Au moment où il avalait cette mixture, Lara évoqua le confort de la causeuse. Elle passa dans la chambre pour mettre l'une de ses chemises, la boutonner jusqu'au cou. Elle revint dans le salon avec une couverture pressée contre elle. Il la lui enleva des mains en disant :
— Je ne ferai jamais rien contre ta volonté. Tu ne vas pas te rompre les reins à dormir là-dessus? Je n'avais pas prévu que les choses se passent comme cela, mais je ne le regrette pas. Nous te chercherons un logement très bientôt.
Elle accepta la main tendue et le suivit dans la chambre. Un long moment, elle se tint bien droite dans le lit, un bras pendant dans le vide tellement elle se trouvait près du bord. Elle s'endormit comme cela, mais se réveilla sur le côté, tout contre lui, au milieu de la nuit. Son érection au creux de ses reins éveilla ses craintes. Elle allait se lever pour se coucher dans le salon quand il se mit à lui ronfler dans l'oreille. Elle se trouva un peu ridicule et se rendormit bien vite. A son réveil le lendemain matin, l'homme se trouvait déjà à son bureau.

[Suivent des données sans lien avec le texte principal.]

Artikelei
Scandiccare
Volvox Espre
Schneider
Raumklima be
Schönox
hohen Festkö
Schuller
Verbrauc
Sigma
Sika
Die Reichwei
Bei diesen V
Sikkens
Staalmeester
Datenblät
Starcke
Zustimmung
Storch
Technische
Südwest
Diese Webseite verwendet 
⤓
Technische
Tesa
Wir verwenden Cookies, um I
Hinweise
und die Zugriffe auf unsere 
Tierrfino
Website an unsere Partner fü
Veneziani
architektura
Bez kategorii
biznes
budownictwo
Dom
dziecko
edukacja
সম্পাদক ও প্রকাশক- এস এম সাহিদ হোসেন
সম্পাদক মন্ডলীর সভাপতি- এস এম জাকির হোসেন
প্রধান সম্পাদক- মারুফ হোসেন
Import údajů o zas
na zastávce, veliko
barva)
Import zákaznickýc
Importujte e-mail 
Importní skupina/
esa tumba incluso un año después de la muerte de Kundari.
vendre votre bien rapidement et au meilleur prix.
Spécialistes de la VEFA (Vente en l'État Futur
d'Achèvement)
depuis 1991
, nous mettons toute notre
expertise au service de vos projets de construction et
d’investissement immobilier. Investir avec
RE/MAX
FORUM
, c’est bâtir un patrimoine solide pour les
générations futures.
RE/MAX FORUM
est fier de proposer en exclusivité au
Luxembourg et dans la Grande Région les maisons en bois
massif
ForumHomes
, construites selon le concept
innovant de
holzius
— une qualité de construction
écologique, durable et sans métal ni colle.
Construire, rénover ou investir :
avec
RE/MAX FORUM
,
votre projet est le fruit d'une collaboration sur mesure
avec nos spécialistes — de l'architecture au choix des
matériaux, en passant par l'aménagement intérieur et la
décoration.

Toute la journée du mardi, il s'affaira à préparer son cours. Elle passa au travers de ses photos, rêva de voyages, lut un peu. Ni l'un ni l'autre n'aborda la question de leurs frayeurs respectives. À l'heure de se coucher, personne n'évoqua la causeuse. Au lieu de prendre place au bord du lit, elle s'étendit sur le côté et se trouva naturellement contre lui. De nouveau elle sentit l'érection contre ses reins, l'impression de chaleur se communiqua à son ventre. Elle fut presque fâchée quand il s'endormit. Il avait posé un bras sur elle. Elle se sentait bien. Au milieu de la nuit, elle le secoua pour le réveiller. Il avait l'air ahuri quand elle lui dit:
—Je n'ai jamais fait l'amour. Veux-tu me montrer?
Elle savait très bien ce que signifiait se faire baiser. Mais faire l'amour fut une découverte pour elle, tout comme son premier orgasme.
Chapitre 19
Ensuite, elle ne put fermer l'œil. Dès la première visite de cet homme au Chat, elle avait pressenti cette situation. Malgré ses efforts pour réprimer cet espoir, elle y avait pensé sans arrêt après être sortie avec lui. Au cours des semaines passées à entendre parler de ses déboires amoureux, cela lui avait semblé un espoir complètement fou. Renaud avait rêvé de filles élevées chez les riches et les puissants. Seule Germaine lui paraissait un peu familière. D'origine modeste, son compagnon l'avait simplement utilisée pour tromper son ennui. Que ferait-il d'une prostituée, le pire parti imaginable?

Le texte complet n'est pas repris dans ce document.